┌─ TEXTAUSZUG
Keine neue Spur von Zerain und Galvan

Das Unglücksgebiet am Mazeno-Grat

Am Nanga Parbat ist derweil die neuerliche Suche nach Alberto Zerain aus Spanien und Mariano Galvan aus Argentinien endgültig eingestellt worden. Das Steinschlag- und Lawinenrisiko unterhalb des Mazeno-Grates sei zu hoch, um die Stelle zu erreichen, von der aus das letzte GPS-Signal der beiden Bergsteiger empfangen worden war, schreibt Mirza Ali, Leiter der Suchaktion, auf Facebook. In einem Rettungshubschrauber flog Mirza abschließend noch einmal fünf Runden über das Unglückgebiet. Sein Resümee: “1. Die Bergsteiger wurden vom Grat in eine unterhalb liegende Spalte gespült und von der großen Lawine begraben. 2. Die Lawine löste sich oberhalb der Bergsteiger, auf ungefähr 6200 Metern. 3. Es gibt am Grat keine weitere Fußspur, die nach der Lawine entstanden ist.“ R.I.P., Alberto und Mariano!
└─
┌─ EINGABEDATEN
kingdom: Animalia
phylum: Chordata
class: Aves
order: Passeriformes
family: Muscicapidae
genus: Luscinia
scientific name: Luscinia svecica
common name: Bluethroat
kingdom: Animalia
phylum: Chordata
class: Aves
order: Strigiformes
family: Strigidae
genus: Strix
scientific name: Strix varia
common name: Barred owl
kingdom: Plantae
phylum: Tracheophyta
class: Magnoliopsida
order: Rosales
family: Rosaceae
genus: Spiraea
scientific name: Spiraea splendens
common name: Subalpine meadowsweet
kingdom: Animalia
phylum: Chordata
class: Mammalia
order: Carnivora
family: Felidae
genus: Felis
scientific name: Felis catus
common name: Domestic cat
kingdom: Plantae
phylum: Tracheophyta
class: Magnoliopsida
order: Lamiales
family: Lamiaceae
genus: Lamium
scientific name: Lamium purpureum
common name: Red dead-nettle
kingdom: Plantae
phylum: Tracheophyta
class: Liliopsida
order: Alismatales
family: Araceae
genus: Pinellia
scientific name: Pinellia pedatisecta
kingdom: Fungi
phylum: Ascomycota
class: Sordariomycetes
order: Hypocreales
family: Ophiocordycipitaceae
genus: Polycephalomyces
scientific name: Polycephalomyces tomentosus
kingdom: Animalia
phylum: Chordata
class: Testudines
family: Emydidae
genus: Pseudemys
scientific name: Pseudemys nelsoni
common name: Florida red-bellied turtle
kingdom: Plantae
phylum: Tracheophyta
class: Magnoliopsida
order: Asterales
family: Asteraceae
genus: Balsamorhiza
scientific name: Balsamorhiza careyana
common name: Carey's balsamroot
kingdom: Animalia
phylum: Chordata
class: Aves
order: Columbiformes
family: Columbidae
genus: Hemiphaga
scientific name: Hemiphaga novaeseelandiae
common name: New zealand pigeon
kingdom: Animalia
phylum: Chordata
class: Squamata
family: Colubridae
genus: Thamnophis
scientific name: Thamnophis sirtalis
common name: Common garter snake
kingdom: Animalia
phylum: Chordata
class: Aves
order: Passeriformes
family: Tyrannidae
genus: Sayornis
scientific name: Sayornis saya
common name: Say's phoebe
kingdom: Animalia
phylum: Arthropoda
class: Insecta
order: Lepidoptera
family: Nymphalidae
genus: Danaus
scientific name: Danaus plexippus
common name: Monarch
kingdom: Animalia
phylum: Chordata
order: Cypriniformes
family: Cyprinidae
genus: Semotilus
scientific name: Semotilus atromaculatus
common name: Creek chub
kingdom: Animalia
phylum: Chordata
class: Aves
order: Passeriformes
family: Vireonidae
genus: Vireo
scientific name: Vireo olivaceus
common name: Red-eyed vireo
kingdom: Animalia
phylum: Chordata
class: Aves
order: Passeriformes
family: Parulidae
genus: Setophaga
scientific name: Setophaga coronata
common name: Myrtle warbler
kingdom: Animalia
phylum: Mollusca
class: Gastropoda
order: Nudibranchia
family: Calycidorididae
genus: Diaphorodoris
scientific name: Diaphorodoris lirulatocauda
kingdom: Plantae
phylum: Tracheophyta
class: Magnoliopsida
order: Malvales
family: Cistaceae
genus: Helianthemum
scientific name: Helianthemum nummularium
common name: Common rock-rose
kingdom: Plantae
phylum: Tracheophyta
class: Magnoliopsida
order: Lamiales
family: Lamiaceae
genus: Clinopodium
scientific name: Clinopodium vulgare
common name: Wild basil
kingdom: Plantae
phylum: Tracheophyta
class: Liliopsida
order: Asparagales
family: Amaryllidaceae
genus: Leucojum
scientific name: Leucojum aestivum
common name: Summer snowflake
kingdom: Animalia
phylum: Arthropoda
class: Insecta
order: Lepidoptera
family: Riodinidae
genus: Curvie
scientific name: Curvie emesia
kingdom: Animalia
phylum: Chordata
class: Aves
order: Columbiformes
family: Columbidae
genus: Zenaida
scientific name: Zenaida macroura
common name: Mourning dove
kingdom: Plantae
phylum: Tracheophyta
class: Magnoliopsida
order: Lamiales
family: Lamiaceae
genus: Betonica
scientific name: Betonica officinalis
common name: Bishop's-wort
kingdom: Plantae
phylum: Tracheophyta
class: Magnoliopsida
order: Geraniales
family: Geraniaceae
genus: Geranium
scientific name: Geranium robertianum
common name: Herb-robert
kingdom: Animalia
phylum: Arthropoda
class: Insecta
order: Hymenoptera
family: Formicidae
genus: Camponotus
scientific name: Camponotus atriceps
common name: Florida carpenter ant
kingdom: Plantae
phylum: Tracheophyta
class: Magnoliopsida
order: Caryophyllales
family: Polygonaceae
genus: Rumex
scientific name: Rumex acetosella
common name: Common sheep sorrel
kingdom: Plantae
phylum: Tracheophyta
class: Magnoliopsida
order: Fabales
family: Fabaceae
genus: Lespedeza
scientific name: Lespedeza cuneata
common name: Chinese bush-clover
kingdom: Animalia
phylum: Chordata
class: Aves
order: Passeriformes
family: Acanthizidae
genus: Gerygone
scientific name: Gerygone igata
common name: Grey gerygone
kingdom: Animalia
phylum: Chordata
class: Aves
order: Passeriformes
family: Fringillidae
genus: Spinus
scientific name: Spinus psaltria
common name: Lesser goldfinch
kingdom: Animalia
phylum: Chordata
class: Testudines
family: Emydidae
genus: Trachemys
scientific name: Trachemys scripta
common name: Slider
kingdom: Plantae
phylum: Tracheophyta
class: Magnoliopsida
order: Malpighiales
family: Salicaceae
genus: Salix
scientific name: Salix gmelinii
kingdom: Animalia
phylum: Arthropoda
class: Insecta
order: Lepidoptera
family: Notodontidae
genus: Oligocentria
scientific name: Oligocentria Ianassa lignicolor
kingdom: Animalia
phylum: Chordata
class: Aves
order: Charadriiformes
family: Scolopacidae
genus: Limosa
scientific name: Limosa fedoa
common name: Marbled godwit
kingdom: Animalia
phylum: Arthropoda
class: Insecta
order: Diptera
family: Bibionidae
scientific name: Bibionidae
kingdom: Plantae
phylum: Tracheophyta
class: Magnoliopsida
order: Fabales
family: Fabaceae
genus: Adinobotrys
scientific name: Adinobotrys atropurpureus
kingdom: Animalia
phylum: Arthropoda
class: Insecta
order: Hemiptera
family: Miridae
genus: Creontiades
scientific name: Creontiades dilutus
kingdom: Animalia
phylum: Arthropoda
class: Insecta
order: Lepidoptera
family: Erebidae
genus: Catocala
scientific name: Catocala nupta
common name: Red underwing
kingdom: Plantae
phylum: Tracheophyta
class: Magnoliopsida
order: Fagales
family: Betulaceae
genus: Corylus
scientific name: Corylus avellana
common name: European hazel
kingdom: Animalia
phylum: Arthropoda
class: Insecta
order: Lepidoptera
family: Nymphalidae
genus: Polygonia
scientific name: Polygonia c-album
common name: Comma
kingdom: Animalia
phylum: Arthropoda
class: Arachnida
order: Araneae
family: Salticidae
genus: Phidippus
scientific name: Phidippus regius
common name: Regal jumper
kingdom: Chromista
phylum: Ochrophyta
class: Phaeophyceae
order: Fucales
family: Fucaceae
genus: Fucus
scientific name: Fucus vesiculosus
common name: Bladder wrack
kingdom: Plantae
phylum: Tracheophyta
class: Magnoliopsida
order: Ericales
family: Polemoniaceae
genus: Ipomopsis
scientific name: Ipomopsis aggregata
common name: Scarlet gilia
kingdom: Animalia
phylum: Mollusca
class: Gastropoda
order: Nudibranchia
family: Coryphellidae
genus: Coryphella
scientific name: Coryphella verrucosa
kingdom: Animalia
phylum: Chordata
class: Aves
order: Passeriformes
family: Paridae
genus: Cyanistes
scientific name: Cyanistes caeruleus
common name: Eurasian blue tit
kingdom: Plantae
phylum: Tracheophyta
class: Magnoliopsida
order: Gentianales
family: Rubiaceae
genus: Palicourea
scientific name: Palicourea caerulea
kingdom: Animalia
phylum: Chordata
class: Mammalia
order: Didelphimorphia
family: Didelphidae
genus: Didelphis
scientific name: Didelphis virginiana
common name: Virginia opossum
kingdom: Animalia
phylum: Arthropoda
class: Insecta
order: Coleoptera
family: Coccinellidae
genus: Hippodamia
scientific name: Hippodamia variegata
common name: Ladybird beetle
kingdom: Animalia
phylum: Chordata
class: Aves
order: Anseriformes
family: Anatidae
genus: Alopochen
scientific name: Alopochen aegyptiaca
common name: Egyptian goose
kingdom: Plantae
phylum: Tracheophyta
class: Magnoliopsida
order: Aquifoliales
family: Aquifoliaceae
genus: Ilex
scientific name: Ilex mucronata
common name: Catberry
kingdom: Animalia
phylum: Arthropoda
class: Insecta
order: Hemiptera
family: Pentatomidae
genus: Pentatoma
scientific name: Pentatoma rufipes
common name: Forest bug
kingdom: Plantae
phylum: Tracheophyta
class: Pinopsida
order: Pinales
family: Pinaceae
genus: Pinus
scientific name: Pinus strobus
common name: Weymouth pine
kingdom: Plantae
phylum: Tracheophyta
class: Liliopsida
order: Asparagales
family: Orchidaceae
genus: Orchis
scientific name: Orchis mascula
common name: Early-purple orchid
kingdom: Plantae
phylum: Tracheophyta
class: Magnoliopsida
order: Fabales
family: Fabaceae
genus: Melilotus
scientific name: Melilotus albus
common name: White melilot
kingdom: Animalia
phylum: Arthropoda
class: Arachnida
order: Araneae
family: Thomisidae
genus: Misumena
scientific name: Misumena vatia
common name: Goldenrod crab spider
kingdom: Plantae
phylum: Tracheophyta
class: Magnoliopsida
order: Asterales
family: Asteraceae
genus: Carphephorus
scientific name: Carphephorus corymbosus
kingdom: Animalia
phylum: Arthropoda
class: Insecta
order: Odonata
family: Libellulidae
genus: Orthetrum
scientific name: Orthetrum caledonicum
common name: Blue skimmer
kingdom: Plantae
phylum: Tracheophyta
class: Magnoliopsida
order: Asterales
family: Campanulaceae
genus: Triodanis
└─
* **AUFGABEN**:
1. Beantworte anhand des Textes über die Suche am Nanga Parbat:
(a) Aus welchen Ländern stammen Alberto Zerain und Mariano Galvan?
(b) Wie viele Runden flog Mirza Ali im Rettungshubschrauber über das Unglücksgebiet?
(c) Auf ungefähr welcher Höhe löste sich die Lawine?
2. Schreib den Abschnitt vom Anfang der Eingabezeilen bis einschließlich der Zeile mit „genus: Pseudemys“ wortgetreu ab, und nur diesen.

* **LÖSUNGEN**:
1.
(a) Alberto Zerain stammt aus Spanien, Mariano Galvan aus Argentinien.
(b) Fünf Runden.
(c) Auf ungefähr 6200 Metern.

2.
kingdom: Animalia
phylum: Chordata
class: Aves
order: Passeriformes
family: Muscicapidae
genus: Luscinia
scientific name: Luscinia svecica
common name: Bluethroat
kingdom: Animalia
phylum: Chordata
class: Aves
order: Strigiformes
family: Strigidae
genus: Strix
scientific name: Strix varia
common name: Barred owl
kingdom: Plantae
phylum: Tracheophyta
class: Magnoliopsida
order: Rosales
family: Rosaceae
genus: Spiraea
scientific name: Spiraea splendens
common name: Subalpine meadowsweet
kingdom: Animalia
phylum: Chordata
class: Mammalia
order: Carnivora
family: Felidae
genus: Felis
scientific name: Felis catus
common name: Domestic cat
kingdom: Plantae
phylum: Tracheophyta
class: Magnoliopsida
order: Lamiales
family: Lamiaceae
genus: Lamium
scientific name: Lamium purpureum
common name: Red dead-nettle
kingdom: Plantae
phylum: Tracheophyta
class: Liliopsida
order: Alismatales
family: Araceae
genus: Pinellia
scientific name: Pinellia pedatisecta
kingdom: Fungi
phylum: Ascomycota
class: Sordariomycetes
order: Hypocreales
family: Ophiocordycipitaceae
genus: Polycephalomyces
scientific name: Polycephalomyces tomentosus
kingdom: Animalia
phylum: Chordata
class: Testudines
family: Emydidae
genus: Pseudemys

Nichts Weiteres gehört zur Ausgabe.